By adding a harmless LOGWARNING, the machine can help authors to identify such entries.
There is a code comment in LoadStyle stating that it is a beauty to silently ignore, but it was not specified why this is a beauty.
If one applies the warning, we see a lot of warnings that arise from the "default" template, so it seems originally it was used for the default template.
If exempting the default style from the LOGWARNING, we dont get any false positives, indicating that there is no real use of this in other places.
So this warning identified 27 true positives and 0 false positives.
The next question is whether there could be any beauty (use case) in this at all.
If anything, it would be inheritance.
There is inheritance for IGUIObjects already, for example COList inherits CList inherits IGUIObject.
There are two ways for the inheritance:
1. We observe defining a style that works for a base class will after this patch still apply without showing warnings. So "base styles" are a use case and still supported.
2. We observe that a style that specializes for a child class will specify wrong settings for the base class.

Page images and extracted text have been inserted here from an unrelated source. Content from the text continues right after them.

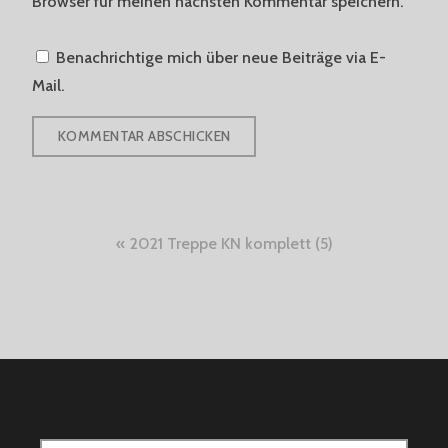
Browser für meinen nächsten Kommentar speichern.
Benachrichtige mich über neue Beiträge via E-
Mail.
Beitragsnavigation
2021 Treppe KN komplett (5)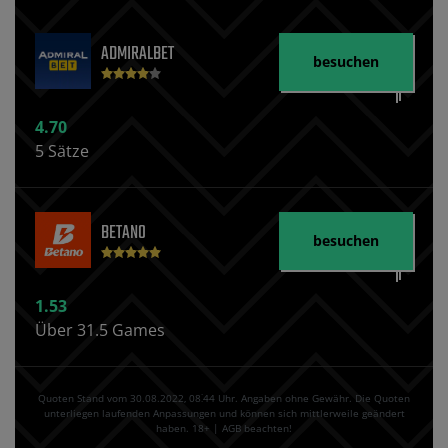
ADMIRALBET
besuchen
4.70
5 Sätze
BETANO
besuchen
1.53
Über 31.5 Games
Quoten Stand vom 30.08.2022‚ 08⁚44 Uhr. Angaben ohne Gewähr. Die Quoten
unterliegen laufenden Anpassungen und können sich mittlerweile geändert
haben. 18+ | AGB beachten!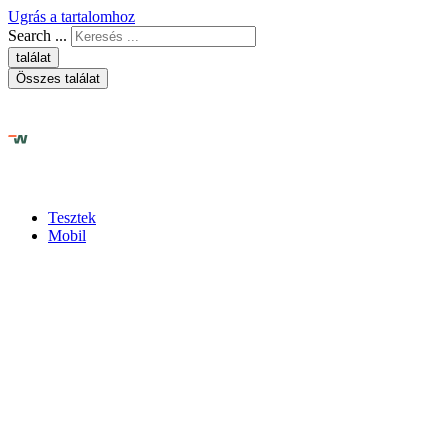
Ugrás a tartalomhoz
Search ...
találat
Összes találat
Tesztek
Mobil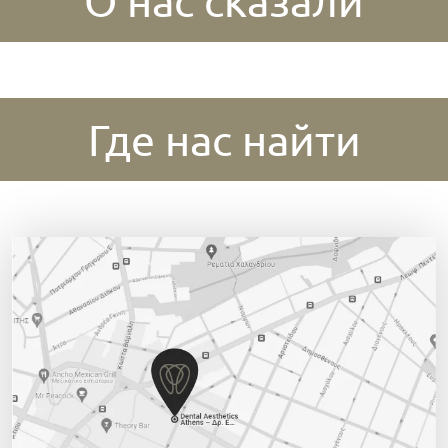
О нас сказали
Где нас найти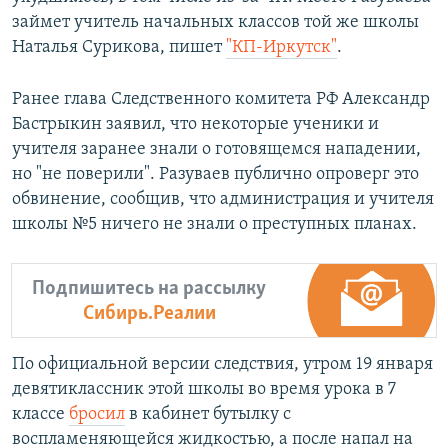
займет учитель начальных классов той же школы
Наталья Сурикова, пишет
"КП-Иркутск"
.
Ранее глава Следственного комитета РФ Александр
Бастрыкин заявил, что некоторые ученики и
учителя заранее знали о готовящемся нападении,
но "не поверили". Разуваев публично опроверг это
обвинение, сообщив, что администрация и учителя
школы №5 ничего не знали о преступных планах.
Подпишитесь на рассылку
Сибирь.Реалии
По официальной версии следствия, утром 19 января
девятиклассник этой школы во время урока в 7
классе
бросил
в кабинет бутылку с
воспламеняющейся жидкостью, а после напал на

The first effect of this is that authors are invited to specify settings (most importantly via copypasta) that don't ever have an effect without them realizing that.
The second observation for this case is that style authors will specify Settings that suit one child class (for example COList inheriting CList),
but this style will have Settings specified that
(a) don't exist in the other child class
(b) exist in the other child class but not this one
(c) specify a setting that should have a different value for both child classes, but the same Setting name!

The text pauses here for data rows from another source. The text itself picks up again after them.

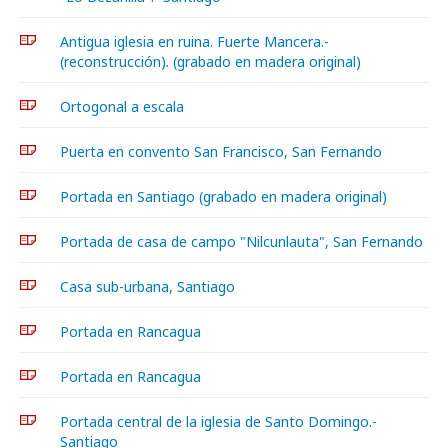
Antigua iglesia en ruina. Fuerte Mancera.-
(reconstrucción). (grabado en madera original)
Ortogonal a escala
Puerta en convento San Francisco, San Fernando
Portada en Santiago (grabado en madera original)
Portada de casa de campo "Nilcunlauta", San Fernando
Casa sub-urbana, Santiago
Portada en Rancagua
Portada en Rancagua
Portada central de la iglesia de Santo Domingo.-
Santiago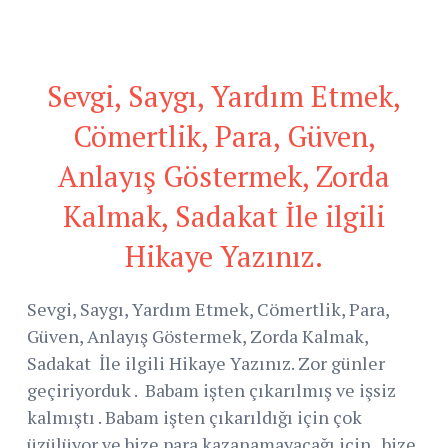
Sevgi, Saygı, Yardım Etmek,
Cömertlik, Para, Güven,
Anlayış Göstermek, Zorda
Kalmak, Sadakat İle ilgili
Hikaye Yazınız.
Sevgi, Saygı, Yardım Etmek, Cömertlik, Para,
Güven, Anlayış Göstermek, Zorda Kalmak,
Sadakat İle ilgili Hikaye Yazınız. Zor günler
geçiriyorduk . Babam işten çıkarılmış ve işsiz
kalmıştı . Babam işten çıkarıldığı için çok
üzülüyor ve bize para kazanamayacağı için , bize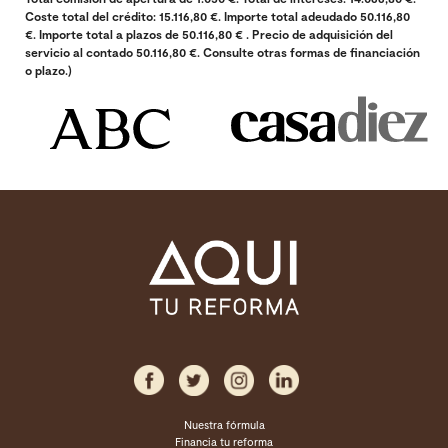
Coste total del crédito: 15.116,80 €. Importe total adeudado 50.116,80
€. Importe total a plazos de 50.116,80 € . Precio de adquisición del
servicio al contado 50.116,80 €. Consulte otras formas de financiación
o plazo.)
Nuestra fórmula
Financia tu reforma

The default style is most exposed to 2(c), because it applies to literaly every object, but specifying default values that apply to literally everything is not really possible.
So the conceivable use cases are better served by implementing style inheritance specifically if this is important.

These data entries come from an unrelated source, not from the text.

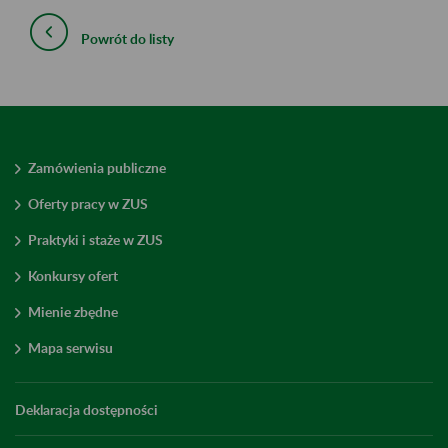
Powrót do listy
Zamówienia publiczne
Oferty pracy w ZUS
Praktyki i staże w ZUS
Konkursy ofert
Mienie zbędne
Mapa serwisu
Deklaracja dostępności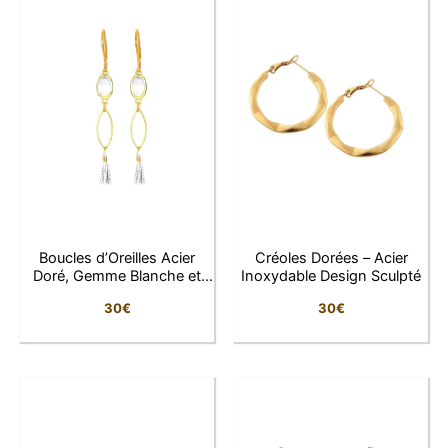
Dimensions : 2,2 cm x 1,5 cm
Finition : Plaqué or 1 micron
Pierres : Oxyde de zirconium sertis
Fermoir : Tige avec clip sécurisé
Hypoallergéniques – Sans nickel
Pourquoi on les adore :
Un éclat luxueux qui attire les regards
Un design classique revisité avec élégance
Boucles d’Oreilles Acier
Créoles Dorées – Acier
Parfaites pour illuminer une tenue sobre ou
Doré, Gemme Blanche et
Inoxydable Design Sculpté
compléter un look habillé
Pompon
30
€
30
€
Un bijou intemporel signé LFAB, pensé pour les
femmes qui brillent sans effort.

Then one could specify a style for CList and then inherit this style in the style for COList and CDropdown. (That could be called beauty perhaps.)
The next question is whether virtual style inheritance is important enough to spend time on implementing.
If we look at the codebase, we see that other than the default style, nothing uses this as a feature.
For example Dropdowns and OLists (tables) specify their own style.
It's simple to perform.
The only disadvantage of not having style inheritance is more copypasta.
So for this patch and end of august 2019, I would suggest to add the warning and guide people to specify one style per IGUIObject rather than guiding them to specify settings that never apply.
This patch also unifies the two functions and removes one unneeded CGUI argument that is always same to the member.